Satan's Jugglings and God's Might

One morning the son of the king went out to hunt. Whilst walking

through the snow he cut himself a little, and the drops of blood fell

on the snow. When he saw how pretty the red blood looked on the white

snow, he thought, 'Oh, if I could only marry a girl as white as snow

and as rosy red as this blood!' Whilst he was thus thinking, he met an

old woman and asked her if there were such maidens anywhere to be

found. The old woman told him that on the mountain he saw before him

he would find a house without doors, and the only entrance and outlet

of this house was a single window. And she added, 'In that house, my

son, there is living a girl such as you desire; but of the young men

who have gone to ask her to be their wife none have returned.'

'That may all be as you say,' answered the prince, 'I will go,

nevertheless! Only tell me the way that I must take to get to the

house.' When the old woman heard this resolve, she was sorry for the

young man, and, taking a piece of bread from her pouch, she gave it

to him, saying, 'Take this bread and keep it safe as the apple of your

eye!' The prince took the bread, and continued his journey. Very soon

afterwards he met another old woman, and she asked him where he was

going. He told her he was going to demand the girl who lived in the

doorless house on the mountain. Then the old woman tried to dissuade

him, telling him just the same things as the former one had done. He

said, however, 'That may be quite true, nevertheless I will go, even

if I never return.' Then the old woman gave to the prince a little

nut, saying, 'Keep this nut always by you; it may help you some time

or other!'

The prince took the nut and went on his way, till he came to where an

old woman was sitting by the roadside. She asked him, 'Where are you

going?' Then he told her he was going to demand the girl who lived in

the house on the mountain before him. Upon this the old woman wept,

and prayed him to give up all thoughts of the girl, and she gave him

the very same warnings as the other old women had done. All this

however was of no use, the prince was resolved to go on, so the old

woman gave him a walnut, saying, 'Take this walnut, and keep it

carefully until you want it.'

He wondered at these presents, and asked her to tell him why the first

old woman had given him a piece of bread, the second a nut, and she

herself now a walnut. The old woman answered, 'The bread is to throw

to the beasts before the house, that they may not eat you; and, when

you find yourself in the greatest danger, ask counsel, first from the

nut, and then from the walnut.'

Then the king's son continued his wandering, till he came at last to

a thick forest, in the midst of which he saw the house with only a

single window. When he came near it he was attacked by a multitude of

beasts of all kinds, and, following the advice of the old woman, he

threw the bit of bread towards them. Then the beasts came and smelt at

the bread one after the other, and, upon doing so, each drew his tail

between his legs and lay down quietly.

The house had no door, and but one window, which was very high above

the ground, so high that do what he could he was not able to reach it.

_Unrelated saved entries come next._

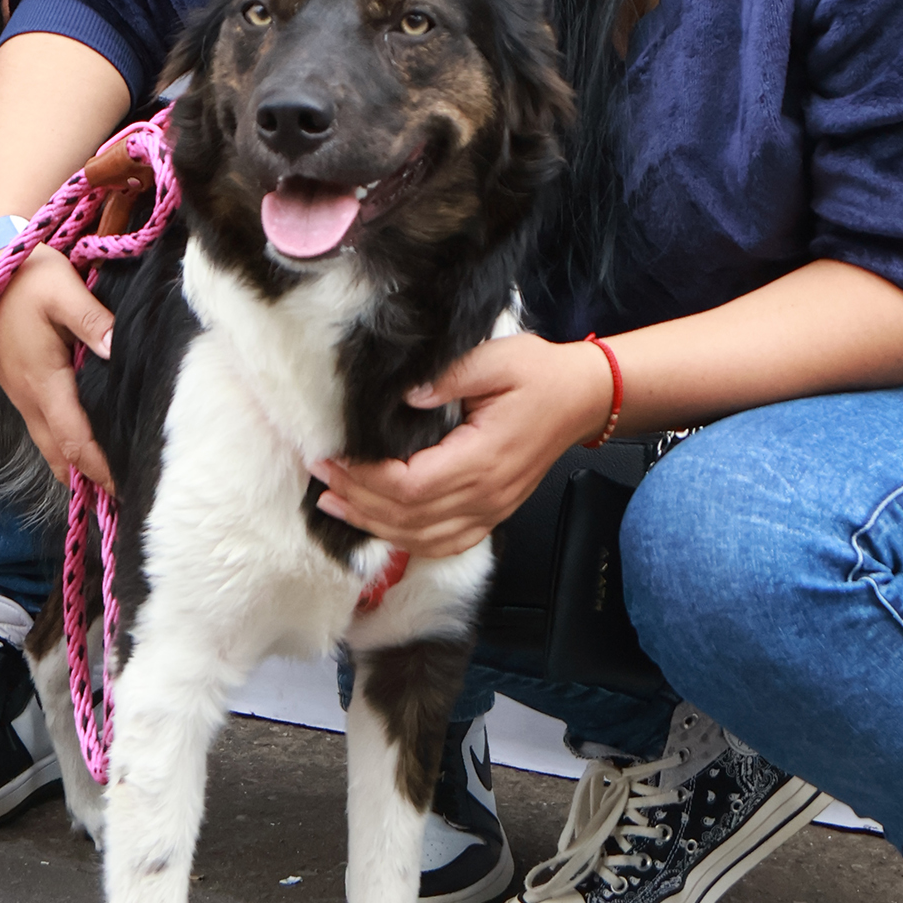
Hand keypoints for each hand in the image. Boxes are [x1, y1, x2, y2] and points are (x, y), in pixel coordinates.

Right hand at [0, 248, 115, 496]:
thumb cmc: (24, 277)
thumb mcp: (63, 289)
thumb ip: (93, 322)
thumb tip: (118, 351)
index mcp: (43, 380)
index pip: (73, 438)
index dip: (98, 466)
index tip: (123, 486)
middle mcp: (29, 396)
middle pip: (57, 454)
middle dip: (87, 479)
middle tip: (120, 498)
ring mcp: (20, 394)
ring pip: (47, 445)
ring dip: (73, 467)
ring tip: (105, 484)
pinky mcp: (19, 386)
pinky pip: (41, 429)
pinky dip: (61, 448)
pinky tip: (81, 449)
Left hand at [309, 335, 602, 563]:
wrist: (582, 397)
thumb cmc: (541, 374)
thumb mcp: (496, 359)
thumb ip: (448, 377)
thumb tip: (405, 395)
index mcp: (483, 458)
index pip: (411, 485)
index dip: (365, 479)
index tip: (333, 457)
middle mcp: (486, 494)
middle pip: (408, 516)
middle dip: (358, 500)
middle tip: (321, 477)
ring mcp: (491, 510)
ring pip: (422, 537)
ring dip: (374, 525)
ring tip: (335, 505)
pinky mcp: (493, 513)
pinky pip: (445, 544)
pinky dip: (408, 542)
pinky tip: (380, 528)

Suddenly he saw a woman letting down her golden hair; so he rushed and

caught hold of it, and she drew him up thereby into the house. Then he

saw that the woman was she for whose sake he had come to this place.

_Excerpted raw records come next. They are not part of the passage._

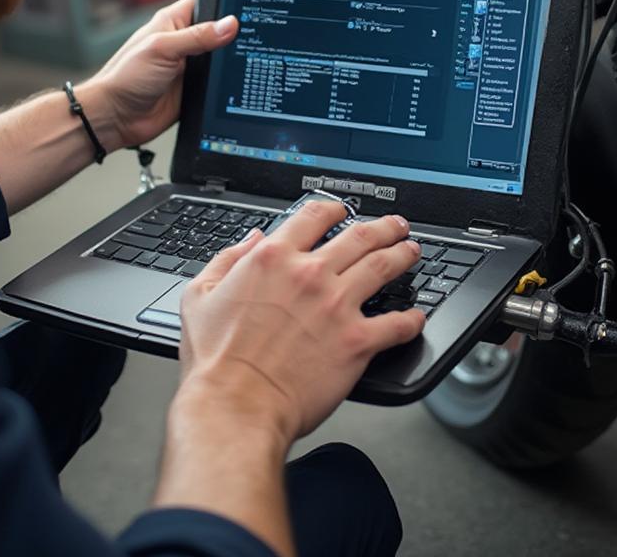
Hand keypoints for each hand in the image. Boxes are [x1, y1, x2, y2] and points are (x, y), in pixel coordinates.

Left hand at [80, 0, 236, 150]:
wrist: (115, 118)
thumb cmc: (124, 78)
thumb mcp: (162, 49)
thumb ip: (196, 36)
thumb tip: (229, 24)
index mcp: (173, 22)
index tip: (245, 0)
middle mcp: (183, 41)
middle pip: (219, 28)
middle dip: (235, 29)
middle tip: (252, 31)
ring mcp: (190, 65)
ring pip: (222, 55)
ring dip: (230, 57)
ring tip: (245, 55)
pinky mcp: (195, 88)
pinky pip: (218, 81)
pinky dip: (226, 81)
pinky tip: (235, 80)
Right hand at [174, 200, 425, 445]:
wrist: (235, 407)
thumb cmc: (215, 362)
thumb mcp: (199, 296)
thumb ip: (227, 260)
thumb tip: (251, 240)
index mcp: (273, 259)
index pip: (313, 217)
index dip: (333, 209)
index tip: (342, 211)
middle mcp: (310, 275)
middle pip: (360, 236)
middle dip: (384, 226)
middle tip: (396, 226)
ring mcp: (337, 306)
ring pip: (383, 266)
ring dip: (403, 255)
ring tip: (412, 251)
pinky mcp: (357, 342)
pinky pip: (396, 324)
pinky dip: (411, 319)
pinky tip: (416, 316)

The prince and the girl were equally pleased to see each other, and

she said, 'Thank God that my mother happened to be from home! She is

gone into the forest to gather the plants by the aid of which she

transforms into beasts all the young men who venture here to ask me to

be their wife. Those are the beasts who would have killed you, if God

had not helped you. But let us fly away from this place.' So they fled

away through the forest as quickly as they could. As they happened to

look back, however, they saw that the girl's mother was pursuing them,

and they became frightened. The old woman was already very near them

before the prince remembered his nut. He took it out quickly and

asked, 'For God's sake! tell me what we must do now?' The nut

replied, 'Open me!' The prince opened it, and from the little nut

flowed out a large river, which stopped the way, so that for a time

the girl's mother could not pass. However, she touched the waters with

her staff, and they immediately divided and left her a dry path, so

that she could run on quickly after the prince and the girl.

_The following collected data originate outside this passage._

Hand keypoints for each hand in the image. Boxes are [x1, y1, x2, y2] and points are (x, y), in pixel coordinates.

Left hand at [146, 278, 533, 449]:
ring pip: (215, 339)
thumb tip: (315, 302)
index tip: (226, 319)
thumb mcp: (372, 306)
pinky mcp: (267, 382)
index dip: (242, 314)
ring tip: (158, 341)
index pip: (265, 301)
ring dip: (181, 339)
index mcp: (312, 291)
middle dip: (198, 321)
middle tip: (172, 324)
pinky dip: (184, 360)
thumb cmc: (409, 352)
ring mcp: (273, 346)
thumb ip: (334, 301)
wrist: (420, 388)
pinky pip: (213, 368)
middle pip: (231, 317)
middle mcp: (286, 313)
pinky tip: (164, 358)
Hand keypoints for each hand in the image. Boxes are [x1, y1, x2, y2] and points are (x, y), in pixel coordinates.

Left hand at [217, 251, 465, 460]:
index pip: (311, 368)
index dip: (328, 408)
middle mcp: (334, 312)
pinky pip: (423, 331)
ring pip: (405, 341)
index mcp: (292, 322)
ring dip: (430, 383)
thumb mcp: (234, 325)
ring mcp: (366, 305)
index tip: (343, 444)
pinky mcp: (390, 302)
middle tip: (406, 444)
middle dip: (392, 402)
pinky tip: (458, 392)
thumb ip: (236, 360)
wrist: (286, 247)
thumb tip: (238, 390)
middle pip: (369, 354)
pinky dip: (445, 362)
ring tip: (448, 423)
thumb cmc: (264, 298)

When the prince saw she would soon come up with them, he took out the

walnut and asked, 'Tell me, what we must do now?' And the walnut

replied, 'Break me!' The king's son broke the walnut, and a great fire

flamed out from it--so great a fire that the whole forest barely

escaped being consumed by it. But the girl's mother spat on the fire,

and it extinguished itself in a moment. Then the king's son saw that

these were nothing but the jugglings of the devil, so he turned

eastward, made the sign of the cross, and called on the mighty God to

help him. Then it suddenly thundered and lightened, and from heaven

flashed a thunderbolt which struck the mother of the girl, and she

fell dead upon the ground.

Thus at length the king's son arrived safely at home, and when the

girl had been made a Christian, he married her.